Since retiring, Lynda has continued to work to involve everyone in the community in the education of its children. Her own family was enriched by Kevin’s wife Alissa and a granddaughter Katelyn. Not content to be idle after stepping down in 2000, Lynda was looking for special projects to develop when, as fate or chance would have it, she got a call from KW philanthropist Lyle Hallman. He wanted to establish a program to help young children to learn to read. So Lynda designed a pilot program, Lyle provided the resources it needed, and Strong Start was born.
Initially piloted at two schools in 2001, the first Strong Start program, Letters, Sounds and Words, was an immediate success. Harnessing the power of volunteers, with straight-forward elements that can be taught to volunteers in a matter of hours, the program helps young children get extra helping learning some basic reading skills through three sessions a week for ten weeks. Since those initial pilot demonstrations of the program, it is now used in several school boards, in more than 150 schools, helping 1,900 students per year, through the efforts of over 1,800 volunteers.
Lyle Hallman died in a car accident in 2003, so he was unable to see the full results of his generosity, but the continued support of the Lyle S. Hallman Foundation and many other generous donors has allowed Strong Start to expand its programming to help many more kids, even infants, with learning during that crucial period of early brain development.

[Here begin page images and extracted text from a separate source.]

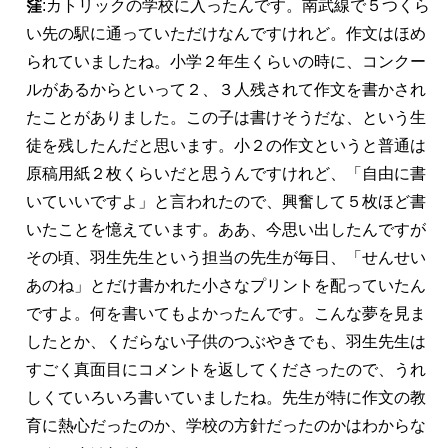
窪
:カトリックの学校に入ったんです。南武線で５つくら
い先の駅に通っていただけなんですけれど。作文はほめ
られていましたね。小学２年生くらいの時に、コンクー
ルがあるからといって２、３人残されて作文を書かされ
たことがありました。この子は書けそうだな、という生
徒を残したんだと思います。小２の作文というと普通は
原稿用紙２枚くらいだと思うんですけれど、「自由に書
いていいですよ」と言われたので、興奮して５枚ほど書
いたことを憶えています。ああ、今思い出したんですが
その頃、羽生先生という担当の先生が毎日、「せんせい
あのね」とだけ書かれた小さなプリントを配っていたん
ですよ。何を書いてもよかったんです。こんな夢を見ま
したとか、くだらない子供のつぶやきでも、羽生先生は
すごく真面目にコメントを返してくださったので、うれ
しくていろいろ書いていましたね。先生が特に作文の教
育に熱心だったのか、学校の方針だったのかはわからな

There are now programs being developed to help 3 ½ year olds get ready for school, help parents provide literacy experiences for their babies and help older immigrant children faced with learning to speak and read English at the same time.

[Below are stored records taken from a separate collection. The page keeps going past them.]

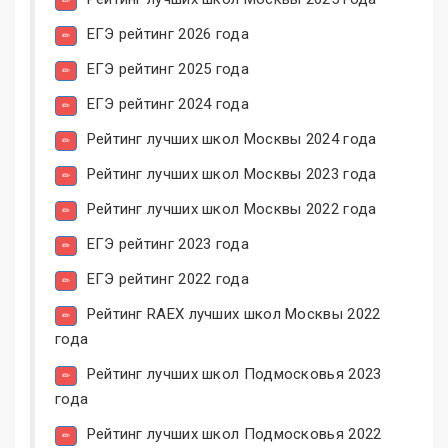
ЕГЭ рейтинг 2026 года
ЕГЭ рейтинг 2025 года
ЕГЭ рейтинг 2024 года
Рейтинг лучших школ Москвы 2024 года
Рейтинг лучших школ Москвы 2023 года
Рейтинг лучших школ Москвы 2022 года
ЕГЭ рейтинг 2023 года
ЕГЭ рейтинг 2022 года
Рейтинг RAEX лучших школ Москвы 2022
года
Рейтинг лучших школ Подмосковья 2023
года
Рейтинг лучших школ Подмосковья 2022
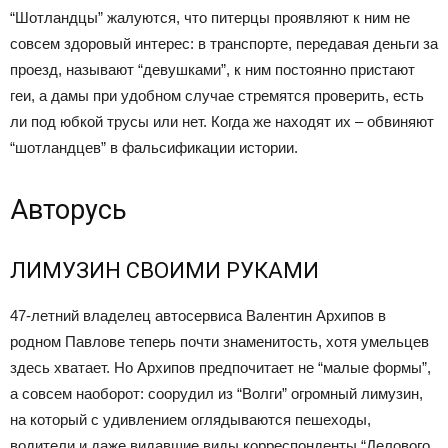
“Шотландцы” жалуются, что питерцы проявляют к ним не
совсем здоровый интерес: в транспорте, передавая деньги за
проезд, называют “девушками”, к ним постоянно пристают
геи, а дамы при удобном случае стремятся проверить, есть
ли под юбкой трусы или нет. Когда же находят их – обвиняют
“шотландцев” в фальсификации истории.
Авторусь
ЛИМУЗИН СВОИМИ РУКАМИ
47-летний владелец автосервиса Валентин Архипов в
родном Павлове теперь почти знаменитость, хотя умельцев
здесь хватает. Но Архипов предпочитает не “малые формы”,
а совсем наоборот: соорудил из “Волги” огромный лимузин,
на который с удивлением оглядываются пешеходы,
водители и даже видавшие виды корреспонденты “Делового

Lynda is proud of all the efforts that schools, donors, staff and volunteers have contributed to Strong Start, and she is reluctant to take too much of the credit. She says her main contribution has been to be an example, to be open to the new challenges that come, and to welcome the learning that comes with that.
Recently, Lynda has been showing courage and resolve in another type of challenge: dealing with cancer. So far she has not let it stop her. “Every day Ken and I have occasion to think how blessed we are,” she says. “If you live your life thinking the cup is half full, rather than half empty, that can carry you a long way.” She is amazed at how kind and supportive people have been. “We’re grateful for all the positive energy.”
“I have had lots of experience pioneering things, so I can live with the unknown. Whatever I need, I’ll find it. It will come.”